**Task directions:** Exactly as given, reproduce the records in full.

================================

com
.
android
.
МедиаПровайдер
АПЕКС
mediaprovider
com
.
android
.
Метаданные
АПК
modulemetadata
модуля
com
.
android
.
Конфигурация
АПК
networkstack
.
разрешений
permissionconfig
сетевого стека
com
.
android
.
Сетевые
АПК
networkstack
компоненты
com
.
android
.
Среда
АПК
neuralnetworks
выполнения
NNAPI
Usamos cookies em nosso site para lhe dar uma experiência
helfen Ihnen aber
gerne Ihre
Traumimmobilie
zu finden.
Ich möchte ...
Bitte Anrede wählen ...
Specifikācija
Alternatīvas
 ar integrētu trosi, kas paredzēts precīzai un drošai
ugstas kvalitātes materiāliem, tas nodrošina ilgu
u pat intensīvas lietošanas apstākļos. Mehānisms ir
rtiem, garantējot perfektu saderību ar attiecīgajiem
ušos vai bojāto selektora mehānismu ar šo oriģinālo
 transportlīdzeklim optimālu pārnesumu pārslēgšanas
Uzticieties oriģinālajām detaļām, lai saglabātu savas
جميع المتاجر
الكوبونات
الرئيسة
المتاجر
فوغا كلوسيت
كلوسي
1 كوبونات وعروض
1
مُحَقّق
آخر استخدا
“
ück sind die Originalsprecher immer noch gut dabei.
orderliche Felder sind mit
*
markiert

================================

**Answer area:**
com
.
android
.
МедиаПровайдер
АПЕКС
mediaprovider
com
.
android
.
Метаданные
АПК
modulemetadata
модуля
com
.
android
.
Конфигурация
АПК
networkstack
.
разрешений
permissionconfig
сетевого стека
com
.
android
.
Сетевые
АПК
networkstack
компоненты
com
.
android
.
Среда
АПК
neuralnetworks
выполнения
NNAPI
Usamos cookies em nosso site para lhe dar uma experiência
helfen Ihnen aber
gerne Ihre
Traumimmobilie
zu finden.
Ich möchte ...
Bitte Anrede wählen ...
Specifikācija
Alternatīvas
 ar integrētu trosi, kas paredzēts precīzai un drošai
ugstas kvalitātes materiāliem, tas nodrošina ilgu
u pat intensīvas lietošanas apstākļos. Mehānisms ir
rtiem, garantējot perfektu saderību ar attiecīgajiem
ušos vai bojāto selektora mehānismu ar šo oriģinālo
 transportlīdzeklim optimālu pārnesumu pārslēgšanas
Uzticieties oriģinālajām detaļām, lai saglabātu savas
جميع المتاجر
الكوبونات
الرئيسة
المتاجر
فوغا كلوسيت
كلوسي
1 كوبونات وعروض
1
مُحَقّق
آخر استخدا
“
ück sind die Originalsprecher immer noch gut dabei.
orderliche Felder sind mit
*
markiert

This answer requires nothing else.